Extract, word for word, the lines of the listing below, from the line holding "ENTREGA CARRETERA VILLA" through the final line of the listing, inclusive. Leave the pictures out of your answer.

» DATA FOR PROCESSING
-*-*-

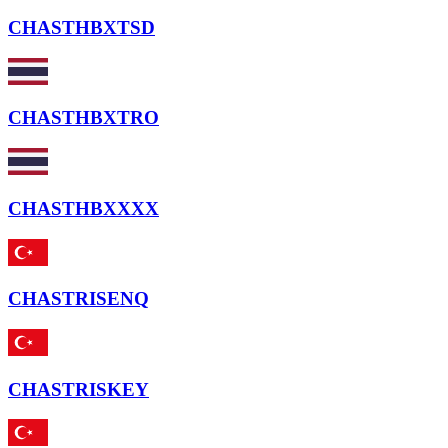
CHASTHBXTSD
CHASTHBXTRO
CHASTHBXXXX
CHASTRISENQ
CHASTRISKEY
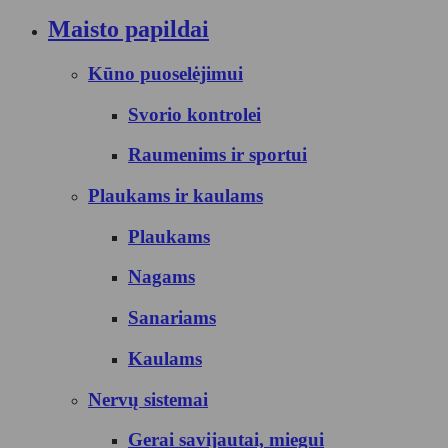
Maisto papildai
Kūno puoselėjimui
Svorio kontrolei
Raumenims ir sportui
Plaukams ir kaulams
Plaukams
Nagams
Sanariams
Kaulams
Nervų sistemai
Gerai savijautai, miegui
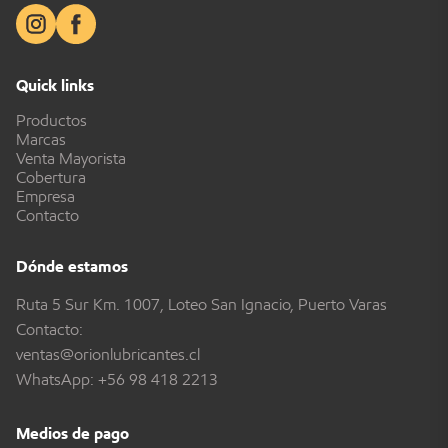
Quick links
Productos
Marcas
Venta Mayorista
Cobertura
Empresa
Contacto
Dónde estamos
Ruta 5 Sur Km. 1007, Loteo San Ignacio, Puerto Varas
Contacto:
ventas@orionlubricantes.cl
WhatsApp:
+56 98 418 2213
Medios de pago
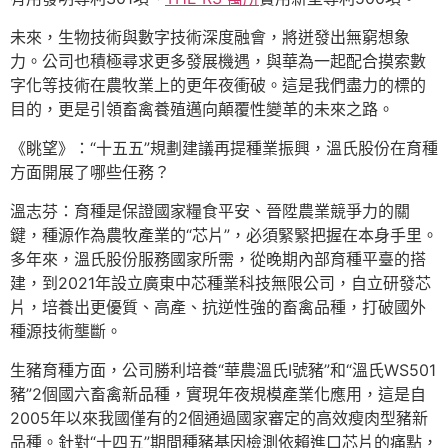
未來，生物技術與數字技術深度融會，將迸發出無窮想象
力。公司也積極尋求更多發展機遇，與華為一起配合摸索數
字化等技術在農牧業上的更年夜衝破。這是我們盡力的標的
目的，更是引領畜禽養殖邁向顛覆性變革的未來之路。
《眺望》：“十五五”規劃建議再提種業振興，溫氏股份在育種
方面開展了哪些任務？
溫志芬：育種是保證國家糧食平安、晉陞農業競爭力的關
鍵，種源作為農牧產業的“芯片”，必須緊緊把握在本身手里。
多年來，溫氏股份服務國家所需，從晚期內部育種平臺的搭
建，到2021年設立廣東中芯種業科技無限公司，自立研發芯
片，培養出更優質、高產、抗逆性強的畜禽品種，打破國外
種源技術壟斷。
生豬育種方面，公司勝利培養“華農溫氏Ⅰ號豬”和“溫氏WS501
豬”2個國六畜禽新品種，實現年夜規模產業化應用，這是自
2005年以來我國僅有的2個通過國家審定的高效瘦肉型豬新
品種。針對“十四五”期間種豬基因檢測依賴進口芯片的痛點，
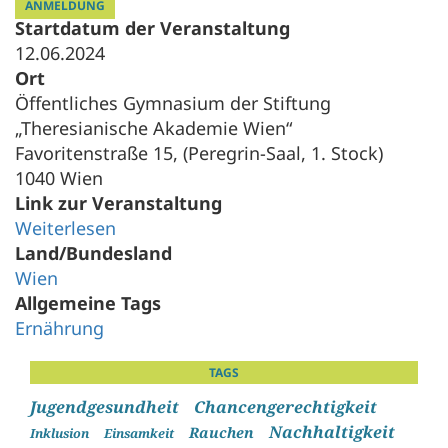
ANMELDUNG
Startdatum der Veranstaltung
12.06.2024
Ort
Öffentliches Gymnasium der Stiftung
„Theresianische Akademie Wien“
Favoritenstraße 15, (Peregrin-Saal, 1. Stock)
1040 Wien
Link zur Veranstaltung
Weiterlesen
Land/Bundesland
Wien
Allgemeine Tags
Ernährung
TAGS
Jugendgesundheit
Chancengerechtigkeit
Nachhaltigkeit
Rauchen
Inklusion
Einsamkeit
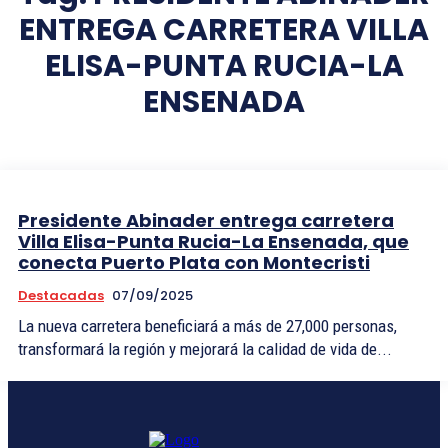
ENTREGA CARRETERA VILLA
ELISA-PUNTA RUCIA-LA
ENSENADA
Presidente Abinader entrega carretera
Villa Elisa-Punta Rucia-La Ensenada, que
conecta Puerto Plata con Montecristi
Destacadas
07/09/2025
La nueva carretera beneficiará a más de 27,000 personas,
transformará la región y mejorará la calidad de vida de...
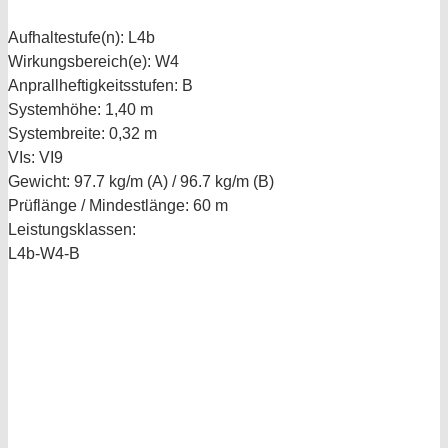
Aufhaltestufe(n):
L4b
Wirkungsbereich(e):
W4
Anprallheftigkeitsstufen:
B
Systemhöhe:
1,40 m
Systembreite:
0,32 m
VIs:
VI9
Gewicht:
97.7 kg/m (A) / 96.7 kg/m (B)
Prüflänge / Mindestlänge:
60 m
Leistungsklassen:
L4b-W4-B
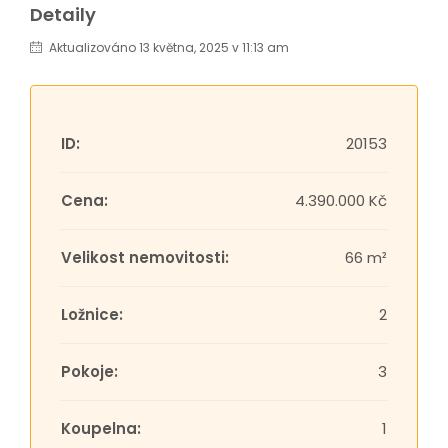
Detaily
Aktualizováno 13 května, 2025 v 11:13 am
ID:
20153
Cena:
4.390.000 Kč
Velikost nemovitosti:
66 m²
Ložnice:
2
Pokoje:
3
Koupelna:
1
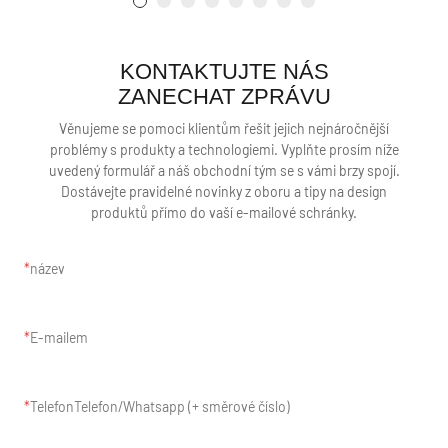
KONTAKTUJTE NÁS
ZANECHAT ZPRÁVU
Věnujeme se pomoci klientům řešit jejich nejnáročnější
problémy s produkty a technologiemi. Vyplňte prosím níže
uvedený formulář a náš obchodní tým se s vámi brzy spojí.
Dostávejte pravidelné novinky z oboru a tipy na design
produktů přímo do vaší e-mailové schránky.
název
E-mailem
TelefonTelefon/Whatsapp (+ směrové číslo)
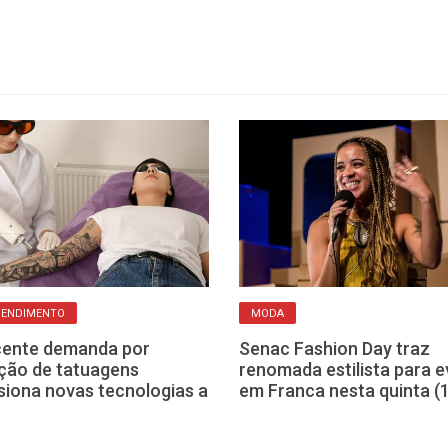
PENDIMENTO
MODA
cente demanda por
Senac Fashion Day traz
ção de tatuagens
renomada estilista para 
siona novas tecnologias a
em Franca nesta quinta (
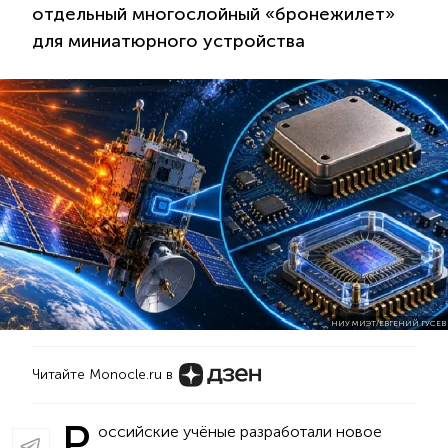
отдельный многослойный «бронежилет»
для миниатюрного устройства
НИУ МИЭТ/ЕВГЕНИЙ ГУСЕВ
Читайте Monocle.ru в
Р
оссийские учёные разработали новое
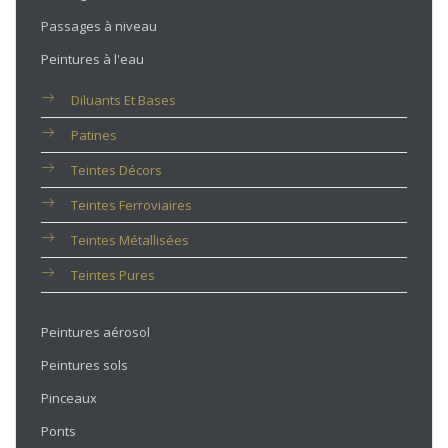
Passages à niveau
Peintures à l'eau
Diluants Et Bases
Patines
Teintes Décors
Teintes Ferroviaires
Teintes Métallisées
Teintes Pures
Peintures aérosol
Peintures sols
Pinceaux
Ponts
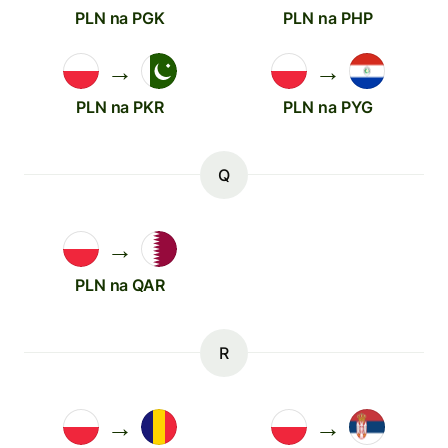
PLN na PGK
PLN na PHP
→
→
PLN na PKR
PLN na PYG
Q
→
PLN na QAR
R
→
→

-*-*-

» EXPECTED OUTPUT
ENTREGA CARRETERA VILLA
ELISA-PUNTA RUCIA-LA
ENSENADA
Presidente Abinader entrega carretera
Villa Elisa-Punta Rucia-La Ensenada, que
conecta Puerto Plata con Montecristi
Destacadas
07/09/2025
La nueva carretera beneficiará a más de 27,000 personas,
transformará la región y mejorará la calidad de vida de...
Aufhaltestufe(n):
L4b
Wirkungsbereich(e):
W4
Anprallheftigkeitsstufen:
B
Systemhöhe:
1,40 m
Systembreite:
0,32 m
VIs:
VI9
Gewicht:
97.7 kg/m (A) / 96.7 kg/m (B)
Prüflänge / Mindestlänge:
60 m
Leistungsklassen:
L4b-W4-B
Detaily
Aktualizováno 13 května, 2025 v 11:13 am
ID:
20153
Cena:
4.390.000 Kč
Velikost nemovitosti:
66 m²
Ložnice:
2
Pokoje:
3
Koupelna:
1
KONTAKTUJTE NÁS
ZANECHAT ZPRÁVU
Věnujeme se pomoci klientům řešit jejich nejnáročnější
problémy s produkty a technologiemi. Vyplňte prosím níže
uvedený formulář a náš obchodní tým se s vámi brzy spojí.
Dostávejte pravidelné novinky z oboru a tipy na design
produktů přímo do vaší e-mailové schránky.
název
E-mailem
TelefonTelefon/Whatsapp (+ směrové číslo)
PENDIMENTO
MODA
cente demanda por
Senac Fashion Day traz
ção de tatuagens
renomada estilista para 
siona novas tecnologias a
em Franca nesta quinta (
отдельный многослойный «бронежилет»
для миниатюрного устройства
НИУ МИЭТ/ЕВГЕНИЙ ГУСЕВ
Читайте Monocle.ru в
Р
оссийские учёные разработали новое
Passages à niveau
Peintures à l'eau
Diluants Et Bases
Patines
Teintes Décors
Teintes Ferroviaires
Teintes Métallisées
Teintes Pures
Peintures aérosol
Peintures sols
Pinceaux
Ponts
PLN na PGK
PLN na PHP
→
→
PLN na PKR
PLN na PYG
Q
→
PLN na QAR
R
→
→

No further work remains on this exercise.